Lo mires como lo mires, este habrá sido un verano de mierda. Con sus atardeceres de fuego rasgando el mar, con la música de las olas lamiéndonos las heridas, con el ronroneo de las cigarras alborotadas cantando al caer el sol y el murmullo de los pájaros saludándonos cada amanecer, pero con una tristeza que no se apaga ni de noche ni de día.


Un verano en el que han llegado al mundo niños nuevos y lágrimas viejas y donde se han dado el codo amores recién nacidos con corazones que caminan entre tinieblas. Un verano donde todo ha sido igual sin poder evitar ser radicalmente diferente. Meses ardientes, sin tregua y con bozales tapándonos los dientes, en los que el aire desprende un hedor tan insoportable que no se quita ni con dos vinos. Simplemente, este será recordado como un verano de mierda, similar a aquellos de guerras y de posguerras, donde el pan negro era el único consuelo y en el que nunca acabaremos de entender cómo llegamos hasta esta cárcel. Al final nadie sabe nada, dónde comenzó todo, más allá de un mercado y en las tripas de algún laboratorio, quién y por qué y cómo y a santo de qué leches hemos llegado a vivir esta pandemia que algunos niegan mientras otros mueren. En qué libro descubriremos qué fue realmente lo que nos contaron y qué lo que nos aconteció y cuáles serán las secuelas que tendremos a partir de ahora. Cuánto tiempo seguiremos respirando este olor que nos ahoga y quién nos salvará de este particular Titanic.
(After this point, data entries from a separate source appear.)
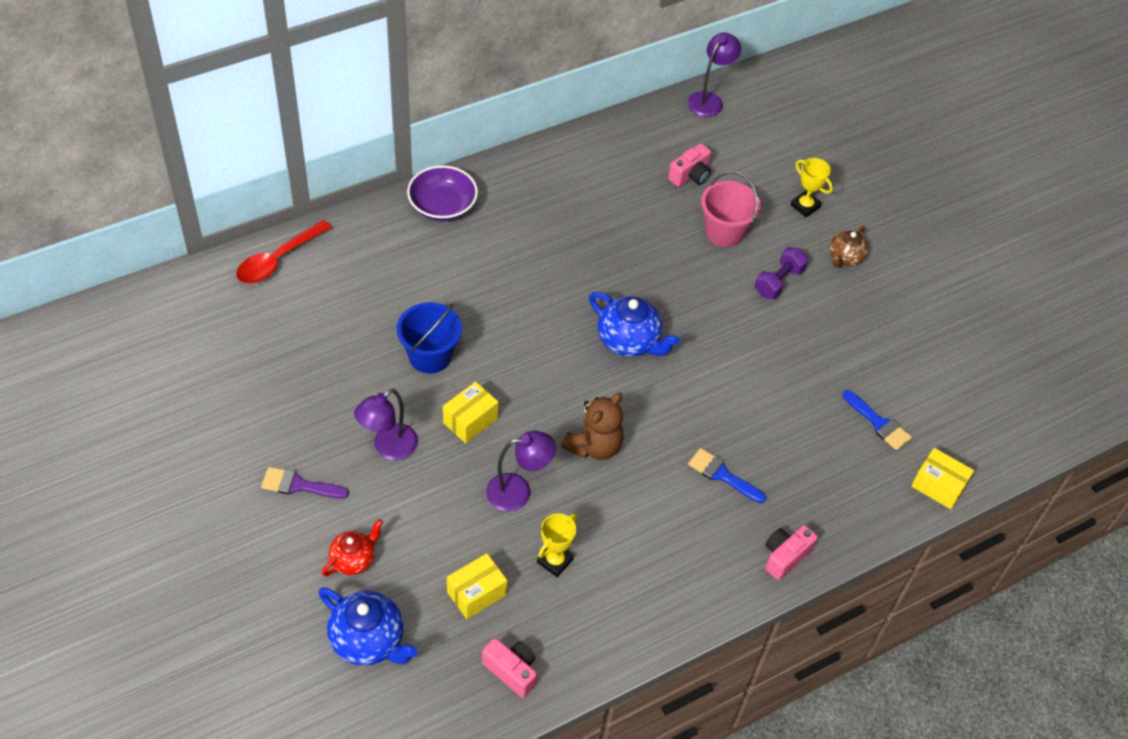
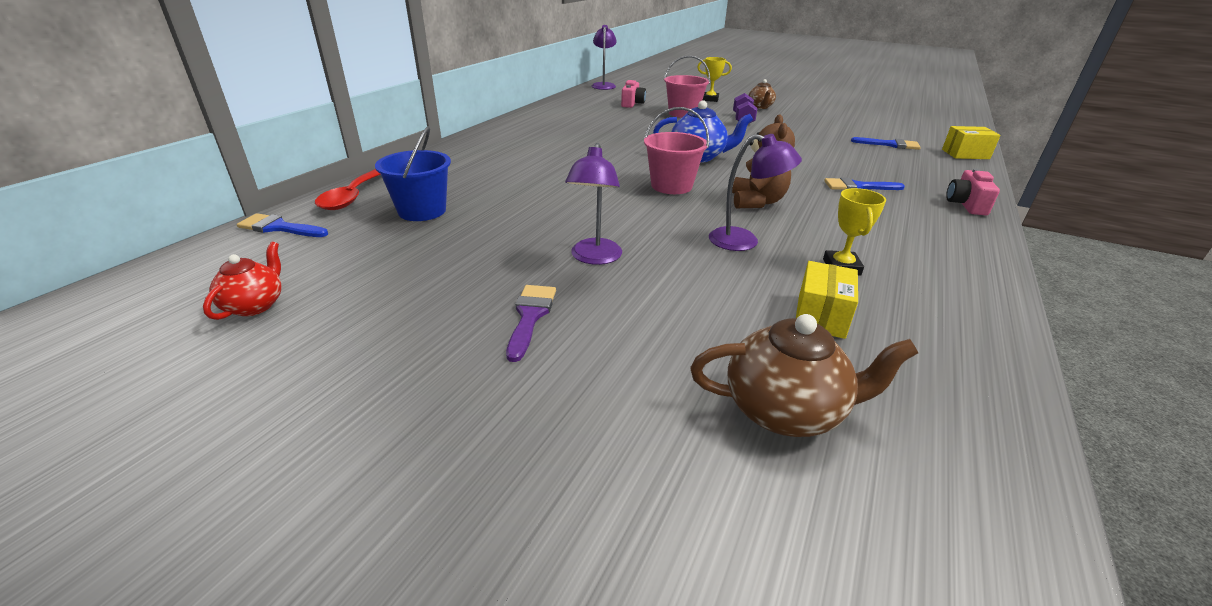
camera: 30 degrees left, 20 degrees down
purple brush [261,467,349,499] -> purple brush turned 120 degrees clockwise [506,285,556,362]
blue teapot [318,587,418,666] -> brown teapot [690,314,918,437]
red teapot [322,519,383,576] -> red teapot moved to [203,242,282,320]
blue bucket [397,302,462,374] -> blue bucket moved to [375,127,451,221]
purple bowl [407,165,478,221] -> none
yellow box [443,382,499,443] -> none
pink camera [482,638,537,698] -> none
purple lamp [486,431,556,511] -> purple lamp turned 60 degrees clockwise [709,134,802,251]
none -> blue brush [237,213,328,237]
none -> pink bucket [644,107,709,194]

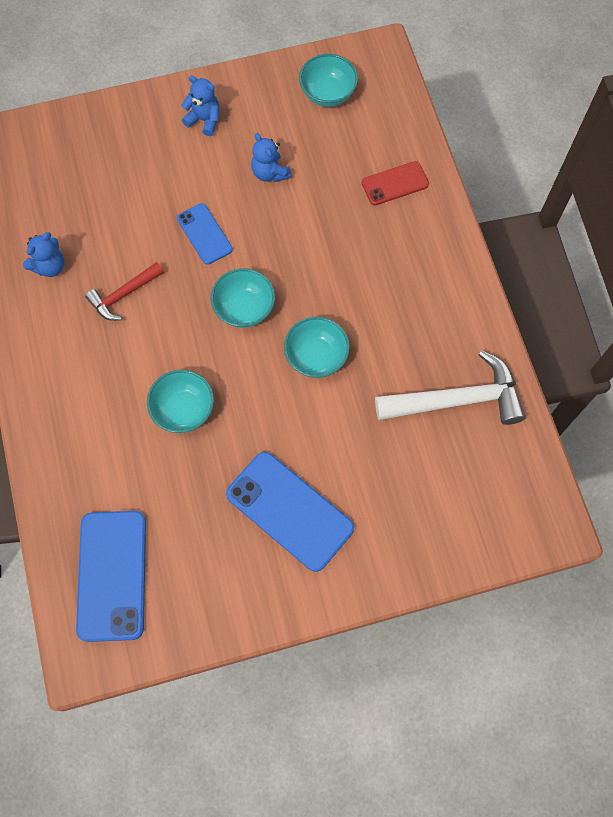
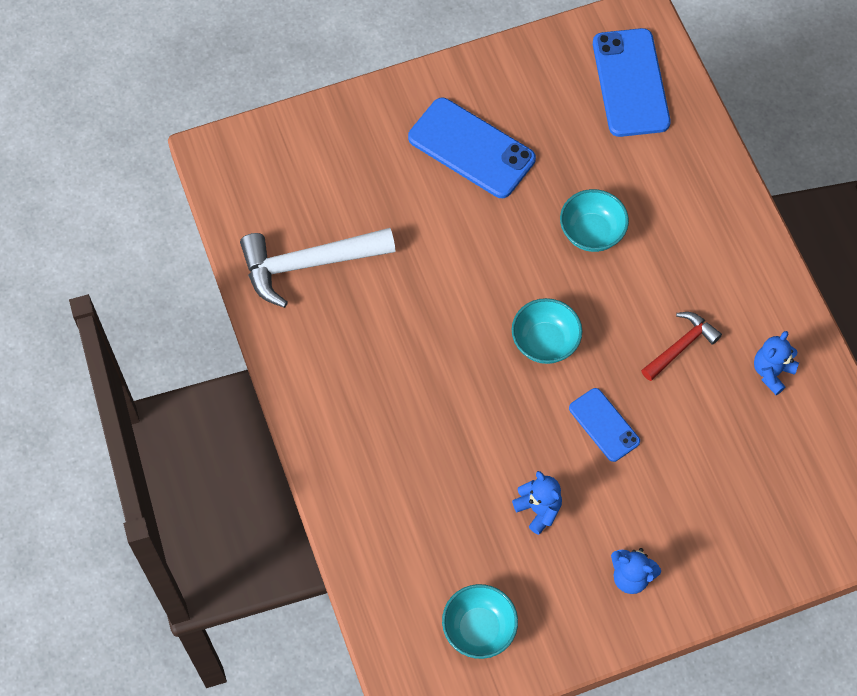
camera: 175 degrees right, 5 degrees down
turquoise bowl [284,317,350,378] -> none
red phone [362,161,429,205] -> none

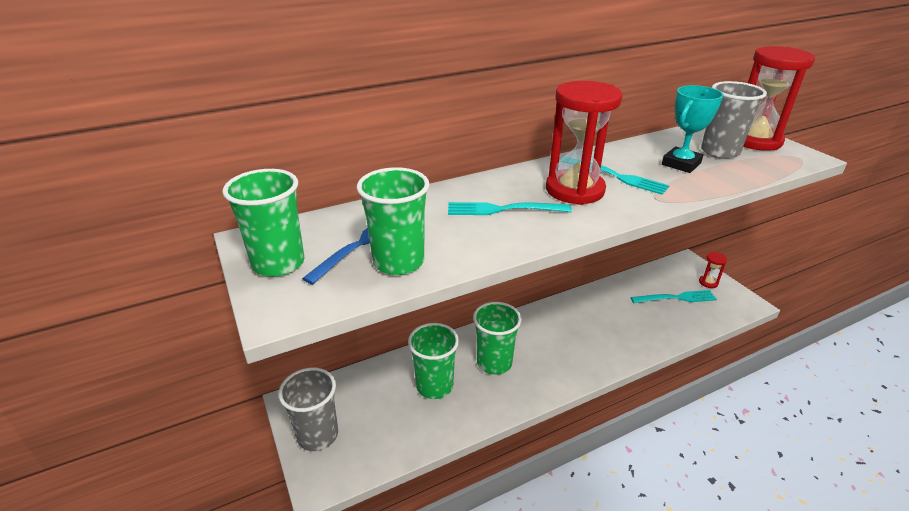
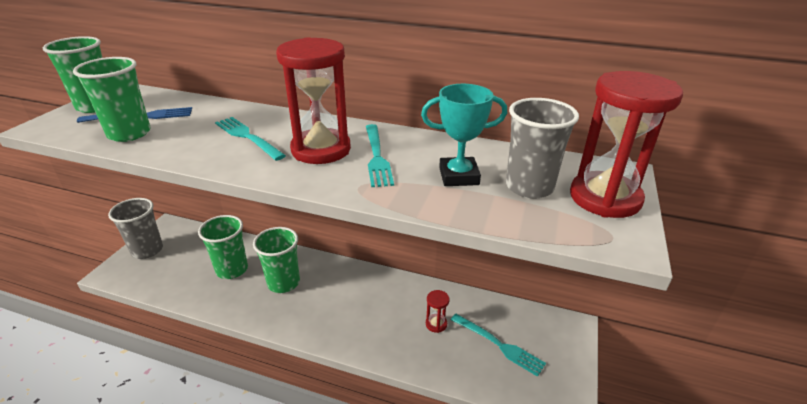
camera: 45 degrees right, 0 degrees up
red hourglass [699,252,727,288] -> red hourglass moved to [426,290,449,333]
En estos meses de canícula hemos roto todas las promesas que nos hicimos: no hemos disfrutado la vida ni hemos hecho deporte, no nos hemos bañado lo suficiente ni hemos reído como antes. No hemos podido abrazarnos, ni abandonarnos al amparo de una guitarra. Nadie me ha acompañado hasta quedarse sin voz cantando a las estrellas grandes éxitos de karaoke. Este ha sido el primer verano sin visitas desde que vivo en Ibiza, sin eventos ni bodas y sin querer apagar las farolas a soplidos. Nunca había tenido tan pocas ganas de estar, de compartir y de salir a comerme las calles y las playas.


Este ha sido un agosto al que tenemos ganas de despedir para que no vuelva, en el que nos han prohibido bailar, tomar cañas y lucir bocas. Donde los besos dan miedo y las lenguas se ahogan. Un verano de mierda en el que algunos han tenido vacaciones y otros los hemos mirado como si ya no supiésemos el significado de esa palabra. Con incertidumbres, sin planes, con la única certeza de lo que haremos mañana y con colegios silenciosos que temen no encender sus aulas. Un verano quejumbroso en el que los empresarios tiritan de frío a 40 grados y donde los trabajadores arden en los infiernos de cuentas que no salen, mientras que los de arriba nos miran como si fuésemos los pobladores de un particular acuario en el que experimentar nuevos inventos.


No es que mi pluma tenga otra tinta ni que yo sea de pronto una persona negativa, sino que, cuando los eufemismos y la inocencia fallan, a las cosas hay que llamarlas por su nombre y no saben las ganas que tengo que mandar a tomar por saco a este eterno verano de mierda.